Reputation: 6300

Extract the string matched in a regex, not the line, with awk

This should not be too difficult but I could not find a solution.

I have a HTML file, and I want to extract all URLs with a specific pattern.

The pattern is /users/<USERNAME>/ - I actually only need the USERNAME.

I got only to this:

awk '/users\/.*\//{print $0}' file

But this filters me the complete line. I don't want the line.

Even just the whole URL is fine (e.g. get /users/USERNAME/), but I really only need the USERNAME....

Upvotes: 0

Answers (3)

Reputation: 784898

If you want to do this in single awk then use match function:

awk -v s="/users/" 'match($0, s "[^/[:blank:]]+") {
   print substr($0, RSTART+length(s), RLENGTH-length(s))
}' file

Or else this grep + cut will do the job:

grep -Eo '/users/[^/[:blank:]]+' file | cut -d/ -f

Upvotes: 2

Reputation: 67467

set the delimiter and do a literal match to second field and print the third.
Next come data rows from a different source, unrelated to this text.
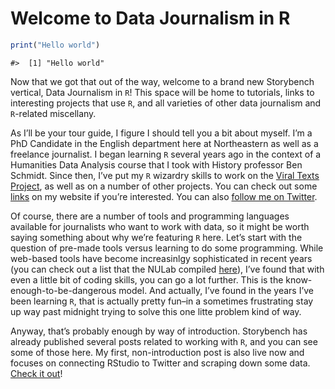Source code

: Welcome to Data Journalism in R
================

``` r
print("Hello world")
```

    #>  [1] "Hello world"

Now that we got that out of the way, welcome to a brand new Storybench
vertical, Data Journalism in `R`\! This space will be home to tutorials,
links to interesting projects that use `R`, and all varieties of other
data journalism and `R`-related miscellany.

As I’ll be your tour guide, I figure I should tell you a bit about
myself. I’m a PhD Candidate in the English department here at
Northeastern as well as a freelance journalist. I began learning `R`
several years ago in the context of a Humanities Data Analysis course
that I took with History professor Ben Schmidt. Since then, I’ve put my
`R` wizardry skills to work on the [Viral Texts
Project](http://www.viraltexts.org/), as well as on a number of other
projects. You can check out some
[links](http://jonathandfitzgerald.com/digital/) on my website if you’re
interested. You can also [follow me on
Twitter](http://www.twitter.com/jon_fitzgerald).

Of course, there are a number of tools and programming languages
available for journalists who want to work with data, so it might be
worth saying something about why we’re featuring `R` here. Let’s start
with the question of pre-made tools versus learning to do some
programming. While web-based tools have become increasinlgy
sophisticated in recent years (you can check out a list that the NULab
compiled [here](https://web.northeastern.edu/nulab/resources/)), I’ve
found that with even a little bit of coding skills, you can go a lot
further. This is the know-enough-to-be-dangerous model. And actually,
I’ve found in the years I’ve been learning `R`, that is actually
pretty fun–in a sometimes frustrating stay up way past midnight trying
to solve this one litte problem kind of way.

Anyway, that’s probably enough by way of introduction. Storybench has
already published several posts related to working with `R`, and you can
see some of those here. My first, non-introduction post is also live now
and focuses on connecting RStudio to Twitter and scraping down some
data. [Check it out](http://www.storybench.org/twitter-r)\!
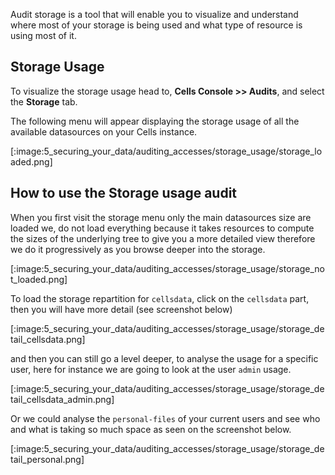 Audit storage is a tool that will enable you to visualize and understand where most of your storage is being used and what type of resource is using most of it.


## Storage Usage

To visualize the storage usage head to, **Cells Console >> Audits**, and select the **Storage** tab.

The following menu will appear displaying the storage usage of all the available datasources on your Cells instance.

[:image:5_securing_your_data/auditing_accesses/storage_usage/storage_loaded.png]

## How to use the Storage usage audit

When you first visit the storage menu only the main datasources size are loaded we, do not load everything because it takes resources to compute the sizes of the underlying tree to give you a more detailed view therefore we do it progressively as you browse deeper into the storage.

[:image:5_securing_your_data/auditing_accesses/storage_usage/storage_not_loaded.png]

To load the storage repartition for `cellsdata`, click on the `cellsdata` part, then you will have more detail (see screenshot below)

[:image:5_securing_your_data/auditing_accesses/storage_usage/storage_detail_cellsdata.png]

and then you can still go a level deeper, to analyse the usage for a specific user, here for instance we are going to look at the user `admin` usage.

[:image:5_securing_your_data/auditing_accesses/storage_usage/storage_detail_cellsdata_admin.png]


Or we could analyse the `personal-files` of your current users and see who and what is taking so much space as seen on the screenshot below.

[:image:5_securing_your_data/auditing_accesses/storage_usage/storage_detail_personal.png]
$ awk -F/ '$2=="users"{print $3}'

Upvotes: 1

Reputation: 84

Assuming your statement gives you the entire line of something like /users/USERNAME/garbage/otherStuff/

You could pipe this result through head assuming you always know that it will be /users/USERNAME/....

After piping through head, you can also use cut commands to remove more of the end text until you have only the piece you want.

The command will look something like this
awk '/users\/.*\//{print $0}' file | head (options) | cut (options)

Upvotes: 0